La Voce di Trieste

Sciopero del 6 settembre: voci dal corteo

Tra i presenti rabbia, preoccupazione e sfiducia

Adesso basta. Devono capirla una volta per tutte , devono andarsene”

“Ho uno stipendio di 1200 euro al mese. Con quello sopravvivo, cos’altro vogliono togliermi?”

Alle 9.30 piazza Goldoni è piena di gente incazzata nera e a fine corteo risulterà che i partecipanti erano molti di più rispetto allo sciopero generale dello scorso 6 maggio.

“C’è parecchia gente ma, visto come vanno le cose, dovrebbero essere molti di più” parole colte al volo in un dialogo tra tutori dell’ordine.

Una manifestazione ordinata e civile, come sempre succede nella nostra città, ma piena di facce tra il preoccupato e l’arrabbiato. Ogni faccia una storia. Come quella del pensionato che aiuta i nipoti disoccupati o precari. O quella del ventenne che, nonostante una laurea e tre lingue estere parlate correntemente, sbarca il lunario tra lavori in nero e contratti a termine della durata di un mese.

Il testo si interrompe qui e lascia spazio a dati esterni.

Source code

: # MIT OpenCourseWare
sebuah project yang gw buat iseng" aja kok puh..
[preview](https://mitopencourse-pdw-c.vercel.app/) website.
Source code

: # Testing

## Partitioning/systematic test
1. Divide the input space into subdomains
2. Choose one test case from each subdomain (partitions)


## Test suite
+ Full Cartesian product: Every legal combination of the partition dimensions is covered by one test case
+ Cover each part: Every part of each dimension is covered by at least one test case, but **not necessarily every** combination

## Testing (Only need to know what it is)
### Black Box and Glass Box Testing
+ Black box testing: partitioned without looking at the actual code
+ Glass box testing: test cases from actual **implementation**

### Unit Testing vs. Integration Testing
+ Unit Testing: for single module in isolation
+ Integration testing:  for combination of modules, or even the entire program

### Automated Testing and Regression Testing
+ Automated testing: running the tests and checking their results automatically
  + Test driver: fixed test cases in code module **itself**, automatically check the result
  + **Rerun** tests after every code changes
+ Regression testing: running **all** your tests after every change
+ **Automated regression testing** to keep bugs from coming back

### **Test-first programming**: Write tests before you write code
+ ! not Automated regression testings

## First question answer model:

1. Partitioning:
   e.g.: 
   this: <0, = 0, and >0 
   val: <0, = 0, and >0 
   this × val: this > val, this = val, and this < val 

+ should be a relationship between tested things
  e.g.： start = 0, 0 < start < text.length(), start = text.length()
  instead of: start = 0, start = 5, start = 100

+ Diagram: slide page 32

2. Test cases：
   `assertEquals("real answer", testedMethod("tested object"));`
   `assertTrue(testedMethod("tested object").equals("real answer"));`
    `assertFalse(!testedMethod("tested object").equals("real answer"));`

Storie che fanno tremar le vene ai polsi, vite sopraffatte, speranze deluse.

 

Stipendi che non bastano, come quello della donna separata, madre di due ragazzine, che non ce la fa a star dietro alle spese: “I libri scolastici sono arrivati a prezzi assurdi, metti nel conto qualcosa da vestire per le ragazze, il mutuo, le spese di condominio in arretrato e questo mese non so come farò a comprare da mangiare…  “Esagerazioni?

“Un governo schifoso, fatto da arruffoni, incompetenti e ladri”. Rabbia fuori luogo?

In piazza Oberdan la testa del corteo, formata dai dipendenti del comparto pubblico, devia e passa proprio sotto al palazzo del Consiglio Regionale. “Contratto contratto” e “A casa/in galera” gli slogan rivolti verso il palazzo.

“Approfittano della crisi per togliere anche gli ultimi diritti ai lavoratori dipendenti così da trasformarli in schiavi Cosa cazzo c’entra la libertà di licenziamento con il debito pubblico?”

“Sono qui e sciopero anche per quelli che non possono farlo, per paura di perdere il posto di lavoro, perchè lavorano a contratto, in nero o perchè un lavoro non ce l’hanno”

 

Traffico bloccato in tutto il centro città da un serpentone umano lunghissimo (i dati parlano di 8000 persone). Quando la testa del corteo entrava in via Ghega la coda stava appena lasciando piazza Goldoni. Ma non si vede esasperazione tra gli automobilisti fermi in colonna bensì consapevolezza della gravità del momento.

“Adesso basta” sono le due parole che più spesso si rincorrono nelle affermazioni di questo popolo in marcia.

Continuo a muovermi in mezzo alla gente che sfila lenta sotto a questo azzurrissimo cielo di settembre, ci stiamo avvicinando a Piazza Verdi  dove il corteo si concluderà e dove troveremo quelli dell’ Italia dei Valori impegnati nella raccolta di firme per l’abolizione dell’attuale legge elettorale.

“È andato avanti (Berlusconi) quasi vent’anni a dirci di non preoccuparci, che va tutto bene, e adesso siamo nella merda. Ma io non ho intenzione di pagare per lui.”

“Siamo in un momento di crisi gravissima e questi non sanno che pesci pigliare, metti togli modifica rimetti ritogli perché agli amici non va bene. Questi ci portano al disastro.” La parte finale quasi gridata.

 

Tanta sfiducia, insomma. Anche verso l’utilità di questa manifestazione. “Sono qua ma tanto so già che non servirà a niente. Almeno ho la coscienza a posto”

Rabbia e preoccupazione, per il futuro che viene scippato. Per le tutele che vengono sbriciolate. Per le quattro manovre in 15 giorni, simbolo di una classe dirigente nel pallone come non mai. Per la scelta di scaricare tutto sul popolo dei lavoratori dipendenti, anche questa volta, l’ennesima. Forse l’ultima. Perché così quanto può durare ancora?